Very clear water, light/gentle W wind turned moderate/fresh SW by afternoon, did not see any birds working anywhere nor any bait in the water.

I had the embarrassing good fortune of tying for Individual "most points" . . . me and another guy each caught a sandshark for one point.  Hey, we split the $60 award.   

Next Saturday we are fishing Sea Isle City's beach; the *Women's Surf Fishing Club's Tournament*. 

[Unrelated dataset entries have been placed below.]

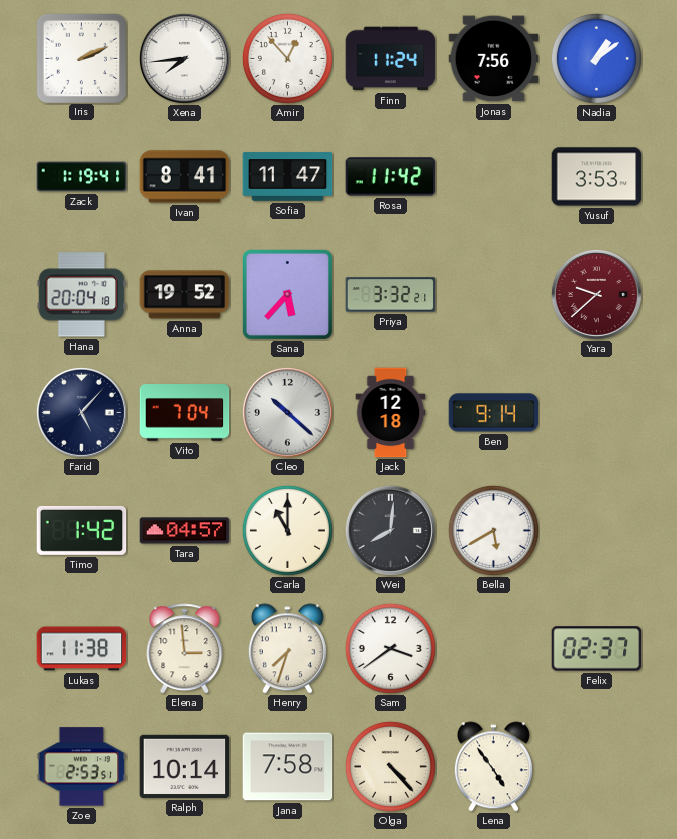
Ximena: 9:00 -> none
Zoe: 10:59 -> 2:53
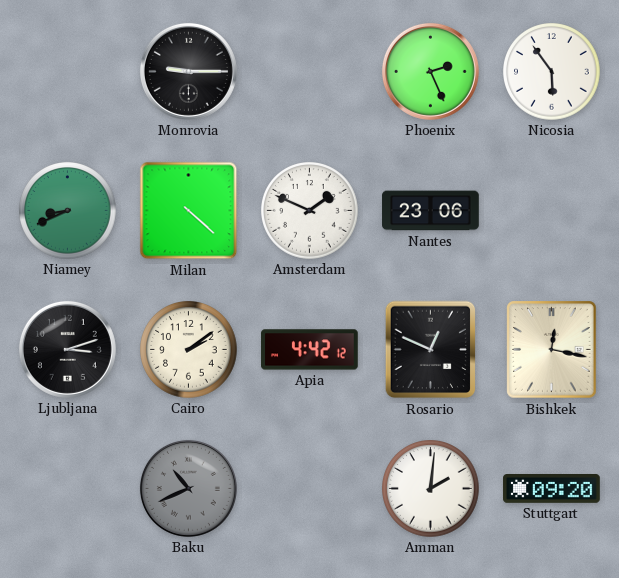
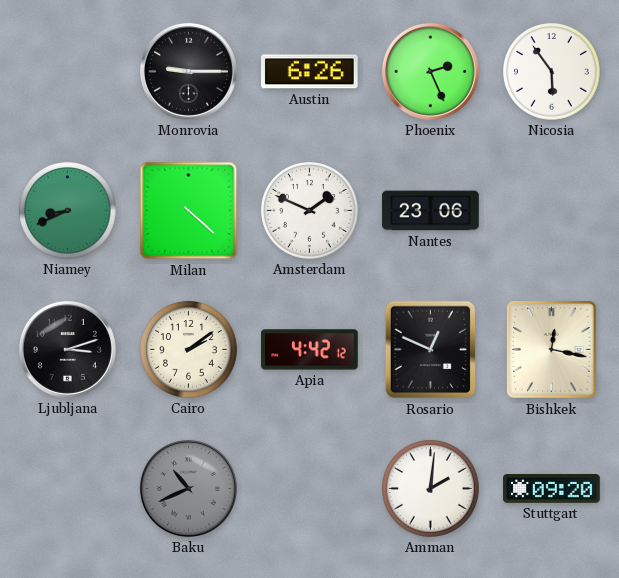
Austin: none -> 6:26
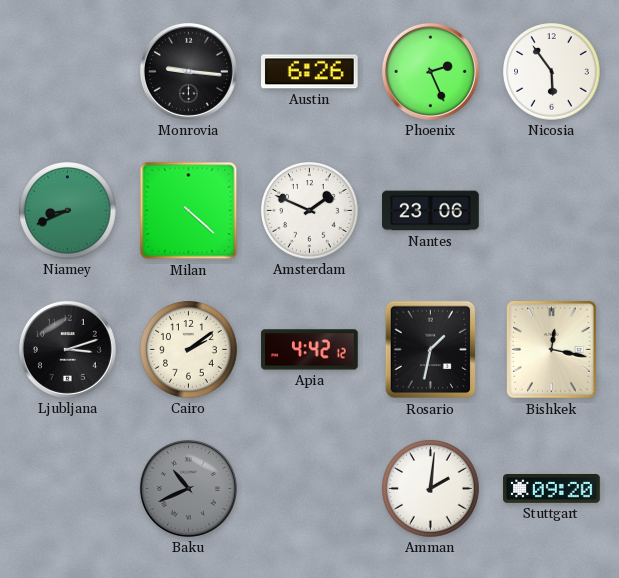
Monrovia: 9:15 -> 9:16
Rosario: 12:49 -> 1:32
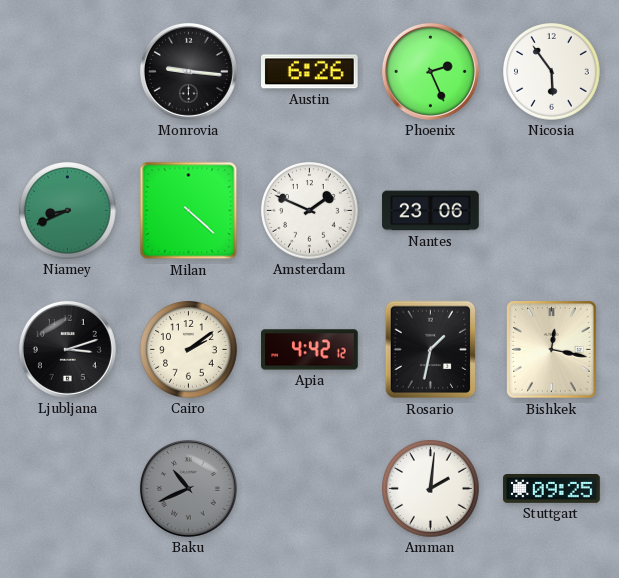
Stuttgart: 09:20 -> 09:25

On Sunday we will be 80 miles further north in Sea Girt NJ fishing for the Hudson River Fisherman's Assoc. in an interclub tournament against the Sea Girt Surf Kings.


----------



## cfishigotu (Aug 27, 2003)

Don't forget this tournament!!!!

The Hudson River Fishermen’s Association will be holding its Fifth Annual ASAC Surf Fishing tournament on Saturday, October 28th, in Seaside Park, NJ. This annual event has seen some major growth over the years. For 2006, the prizes have been upgraded to reflect this growth. This year there will be over $1000.00 in cash prizes and $2000.00 in raffle prizes. The event is designed for teams and individuals with 4x4 access with paid registration. Children with adults are also welcome. To learn more about the tournament, See Jim Campbell or Carl Hartmann or to print out an application go to www.HRFA.us and select the Surf tournament link in the middle of the page or call 877- HRFA ORG (473-2674) and leave a message and someone will get back to you. You can also sign up online at www.HRFA.us 

Some of the raffle prizes:
•	Marine Fab 94 qt cooler rod rack with rigging tubes and bungee holders.
•	36 inch wall mount fiberglass striped bass from Eagle Enterprises.
•	Grumpy’s Bait and Tackle All Star Elite 12’ 3” custom long distance spinning rod with Stradic 6000 spinning reel.
•	Dock Outfitters Bait & Tackle All Star Breakaway 12’ 3” long distance cast surf rod.
•	$300.00 worth of gift certificates to Betty and Nicks Bait and Tackle.
•	Over $500.00 of fishing poles to be raffled off. Donated by Meltzers.


----------



## ReelinRod (May 29, 2003)

Carl, wouldn't miss that for anything!

Greg wouldn't let us miss it, he's won the Jr's how many years?

Start 'em young! 
Greg and Jim from HRFA website:










Your website even has a pic of my ample a$$ putting a bend in a BA11-9   !










You guys hold a fantastic event and those prizes sound incredible!


----------